At yoga this morning, as sweat pooled in every crevice on my body and my breath grew less zen and more “when will this be over,” Nina, our ballet-elegant swan of an instructor, offered up the mantra for the class. For some reason today, it resonated more than they usually do, and I’m not sure if it was the silence or my sheer need that made it stick. She intoned, just as my right thigh completely burned out and I almost fell out of my chair pose, “Stay in your peace, stay in your power.” Quel coup de foudre, or maybe a coup de grace - the kill shot for that maelstrom of sadness and negativity and anxiety I’d been carrying through the first forty-five minutes.
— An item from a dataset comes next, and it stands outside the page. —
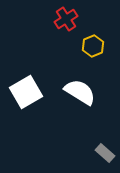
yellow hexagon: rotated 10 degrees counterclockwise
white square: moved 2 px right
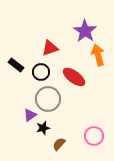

It’s resonated through my head for the ensuing three hours of my day…stay in your peace, stay in your power. Because that’s the thing, isn’t it? STAY in your peace. STAY in your power. It implies that we all innately have both to begin with, and all I have to do is to find that place within me and stay there. Somehow the thought has knit itself together with Nazima’s affirmation from yesterday, and all of a sudden I’m resting in myself in a space of sunshine and glitter, power and peace, lightness and positivity and grace. (Side note: Squarespace appears to not think positivity is a properly-spelled word, and now I’m in my head.) This mental reset, this wellspring of internally-driven agency and serenity, is starting to wash away the temptation to linger in the places where others have hurt me - the fixation on replaying the unkind words, the mocking jabs, and the cavalier silences. Instead, I’m choosing to repeat the uplift that I’ve so generously been offered not once but TWICE in the space of twenty-four hours, by people who had no idea how badly I (consciously or subconsciously) needed it.